(Beginning of Task data)
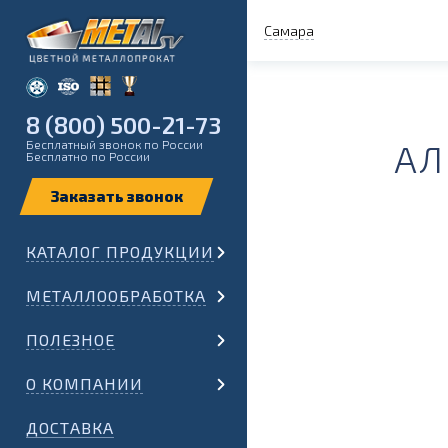
Самара
8 (800) 500-21-73
Бесплатный звонок по России
АЛ
Бесплатно по России
КАТАЛОГ ПРОДУКЦИИ
МЕТАЛЛООБРАБОТКА
ПОЛЕЗНОЕ
О КОМПАНИИ
ДОСТАВКА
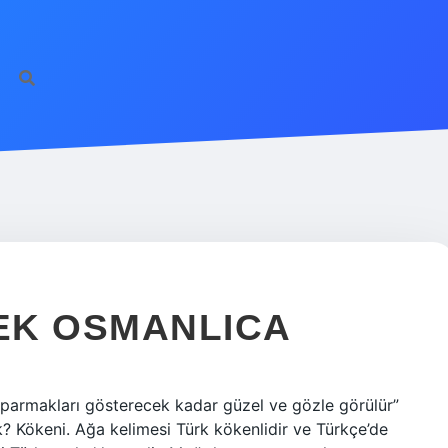
EK OSMANLICA
armakları gösterecek kadar güzel ve gözle görülür”
 Kökeni. Ağa kelimesi Türk kökenlidir ve Türkçe’de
(End of Task data)
◆ **Task goal**
Change "КАТАЛОГ ПРОДУКЦИИ" to "КАТАЛОГ ТОВАРОВ" throughout the entries above and write out the text lines again with nothing else altered. Leave the pictures out.

◆ **Task solution**
Самара
8 (800) 500-21-73
Бесплатный звонок по России
АЛ
Бесплатно по России
КАТАЛОГ ТОВАРОВ
МЕТАЛЛООБРАБОТКА
ПОЛЕЗНОЕ
О КОМПАНИИ
ДОСТАВКА
EK OSMANLICA
armakları gösterecek kadar güzel ve gözle görülür”
 Kökeni. Ağa kelimesi Türk kökenlidir ve Türkçe’de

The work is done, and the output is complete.